Problem »
Below are the records; print them again exactly and omit the pictures.

Segment Start: Exercise input

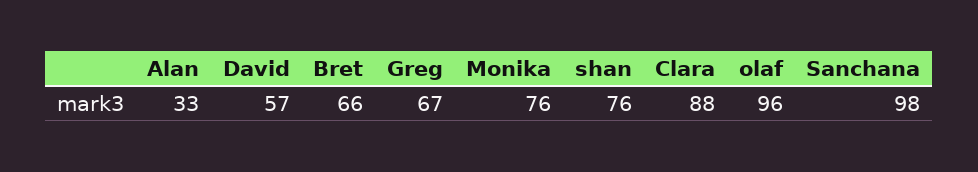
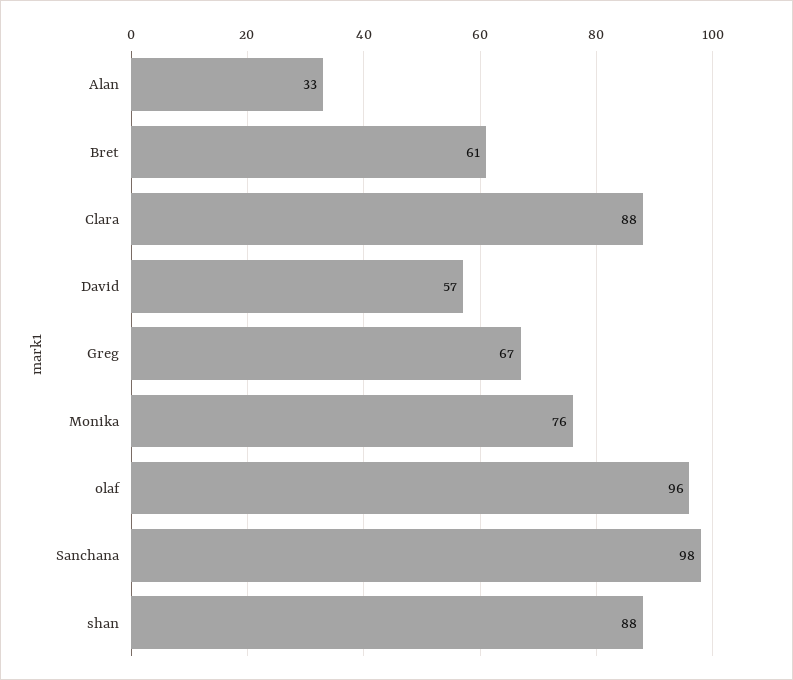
  {
    "Alan": 33,
    "David": 57,
-   "Bret": 66,
+   "Bret": 61,
    "Greg": 67,
    "Monika": 76,
-   "shan": 76,
+   "shan": 88,
    "Clara": 88,
    "olaf": 96,
    "Sanchana": 98
  }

Segment End: Exercise input

Solution for this exercise »
  {
    "Alan": 33,
    "David": 57,
-   "Bret": 66,
+   "Bret": 61,
    "Greg": 67,
    "Monika": 76,
-   "shan": 76,
+   "shan": 88,
    "Clara": 88,
    "olaf": 96,
    "Sanchana": 98
  }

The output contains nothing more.